The term “blaxploitation” comes from combining the words “black” and “exploit,” much the same as the term “smog” derives from a combination of “smoke” and “fog.”
More specifically, blaxploitation is a film genre that emerged in American theaters in the early ‘70s, depicting the, sometimes rough-and-tumble, African-American lifestyle in an urban, big city setting.
And, yes, this film movement created considerable controversy.
While some condemned blaxploitation films for exploiting blacks for the mere sake of making money at the box office, others applauded the same for empowering African-Americans.
They argued these types of films showed blacks had the skill and determination to survive the bigotry, persecution and prosecution of the status quo white establishment, regardless of what it took: pimping, narcotics trafficking, murder; or, on the other hand, projecting positivity, law enforcement who went after and took out the pimps, drug dealers and murderers.
Though many might not be familiar with it, a film that helped pave the way for blaxploitation was titled, “Sweet Sweetback’s Badass Song,” which hit the big screen in 1971.
Melvin Van Peebles, the father of Mario Van Peebles, wrote the script and musical score, directed, produced, and starred in this story about a black man raised in a brothel who finds himself at dangerous odds with white police authorities.
If my research is correct, actor-comedian extraordinaire Bill Cosby loaned Van Peebles $50,000 to complete the film. With an overall budget of approximately $150,000, the movie went on to gross more than $4 million at the box office, a huge profit back in 1971.
Legend has it that black power militant Huey P. Newton, co-founder of the Black Panther Party, praised "Sweet Sweetback’s Baddass Song," and the movie ultimately became mandatory viewing for Black Panther Party members.
As a teenager, I vividly recall going to the theater and watching and thoroughly enjoying legendary blaxploitation films “Shaft” and “Super Fly.”
“Shaft” was about a black, private detective named John Shaft, a tough, street-savvy sort who wanted to do the right thing but had a kick-ass-first and ask-questions-later approach, nonetheless.
Actor Richard Roundtree portrayed Shaft. What some might be unaware of is the late, great Issac Hayes, operating out of Stax Records in Memphis, won the Academy Award for best original song for writing and performing the theme song to “Shaft,” the song titled, aptly enough, “Theme from Shaft.”
“Theme from Shaft” has transcended generation gaps and continues to be regularly played on radio stations across the country. Its funky guitar intro is both unmistakable and original, forever etched in American pop culture as “its own groove.”

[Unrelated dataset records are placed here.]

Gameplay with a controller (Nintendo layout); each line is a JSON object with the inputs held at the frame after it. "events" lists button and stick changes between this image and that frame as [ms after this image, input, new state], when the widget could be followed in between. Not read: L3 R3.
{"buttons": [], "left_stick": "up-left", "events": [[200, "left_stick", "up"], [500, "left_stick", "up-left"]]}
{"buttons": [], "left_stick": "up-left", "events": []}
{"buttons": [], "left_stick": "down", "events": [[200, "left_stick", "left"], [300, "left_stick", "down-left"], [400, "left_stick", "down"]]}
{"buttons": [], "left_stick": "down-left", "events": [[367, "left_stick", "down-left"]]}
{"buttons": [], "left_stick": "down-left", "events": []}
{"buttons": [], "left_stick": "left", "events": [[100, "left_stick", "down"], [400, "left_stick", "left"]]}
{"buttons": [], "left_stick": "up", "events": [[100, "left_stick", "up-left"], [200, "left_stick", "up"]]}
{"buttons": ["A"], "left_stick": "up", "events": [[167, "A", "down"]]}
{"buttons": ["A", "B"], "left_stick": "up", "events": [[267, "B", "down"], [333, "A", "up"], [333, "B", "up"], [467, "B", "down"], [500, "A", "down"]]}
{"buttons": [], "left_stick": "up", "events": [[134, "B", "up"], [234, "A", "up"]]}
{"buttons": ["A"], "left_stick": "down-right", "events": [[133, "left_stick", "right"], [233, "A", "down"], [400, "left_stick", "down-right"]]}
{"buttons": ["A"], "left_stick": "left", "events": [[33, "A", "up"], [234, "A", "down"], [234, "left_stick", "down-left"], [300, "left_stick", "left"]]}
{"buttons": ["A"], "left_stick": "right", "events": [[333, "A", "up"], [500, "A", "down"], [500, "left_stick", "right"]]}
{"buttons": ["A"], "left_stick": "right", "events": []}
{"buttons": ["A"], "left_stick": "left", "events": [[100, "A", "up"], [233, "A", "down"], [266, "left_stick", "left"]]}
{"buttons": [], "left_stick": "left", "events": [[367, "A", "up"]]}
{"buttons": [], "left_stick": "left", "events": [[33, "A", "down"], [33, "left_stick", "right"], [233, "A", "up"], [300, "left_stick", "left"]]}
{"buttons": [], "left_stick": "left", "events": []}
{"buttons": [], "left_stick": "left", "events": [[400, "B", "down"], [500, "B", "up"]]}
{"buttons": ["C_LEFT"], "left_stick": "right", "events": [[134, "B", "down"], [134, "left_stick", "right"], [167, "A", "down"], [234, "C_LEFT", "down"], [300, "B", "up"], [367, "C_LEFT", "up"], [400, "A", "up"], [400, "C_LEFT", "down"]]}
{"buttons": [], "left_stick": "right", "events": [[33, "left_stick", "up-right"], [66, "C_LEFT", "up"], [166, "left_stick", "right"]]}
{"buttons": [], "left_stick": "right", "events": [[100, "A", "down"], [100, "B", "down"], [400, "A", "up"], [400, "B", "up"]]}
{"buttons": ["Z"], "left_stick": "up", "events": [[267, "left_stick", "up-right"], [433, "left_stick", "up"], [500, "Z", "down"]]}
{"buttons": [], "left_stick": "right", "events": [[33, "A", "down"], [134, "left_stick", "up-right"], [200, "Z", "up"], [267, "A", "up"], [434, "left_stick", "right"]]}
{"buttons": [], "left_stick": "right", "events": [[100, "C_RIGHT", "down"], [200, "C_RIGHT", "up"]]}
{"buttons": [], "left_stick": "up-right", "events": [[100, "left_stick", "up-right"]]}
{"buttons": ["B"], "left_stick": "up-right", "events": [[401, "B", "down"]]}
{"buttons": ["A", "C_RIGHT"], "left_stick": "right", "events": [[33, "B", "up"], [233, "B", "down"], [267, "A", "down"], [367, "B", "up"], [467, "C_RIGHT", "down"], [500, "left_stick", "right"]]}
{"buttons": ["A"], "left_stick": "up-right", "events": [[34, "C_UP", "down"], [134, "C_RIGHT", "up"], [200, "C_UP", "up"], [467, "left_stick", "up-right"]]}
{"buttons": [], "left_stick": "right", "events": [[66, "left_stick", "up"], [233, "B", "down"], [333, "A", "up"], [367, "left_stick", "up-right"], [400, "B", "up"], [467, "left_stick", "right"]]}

“Super Fly” starred Ron O’Neal as “Youngblood Priest,” a tough, black cocaine dealer in New York City who is attempting to get out of the drug business.
More so than anything, the film “Super Fly” is best known for its iconic soundtrack, written and produced by soul singer Curtis Mayfield.
It has been stated “Super Fly” is one of the few movies, ever, to have been outgrossed by its own soundtrack. As is the case with “Theme from Shaft,” the theme song for the movie “Super Fly,” titled “Superfly,” remains a staple on American radio stations.
And what red-blooded male could ever forget curvaceous Pam Grier in “Coffy” and “Foxy Brown?!”
Of course, many blaxploitation films followed, starring gridiron greats Jim Brown and Fred “the Hammer” Williamson, martial arts expert Jim Kelly, and others.
Regarding blaxploitation, what left the deepest impression with me, a white man, is this: The music that accompanied these films served as a Civil Rights catalyst because it allowed a number of ethnicities to cross racial lines that previously had been obstructed by a civil-social-political impasse.
To end this 101 lesson, Cosby is the first black actor to land a lead role in a regular television series, doing so with “I Spy” in 1965.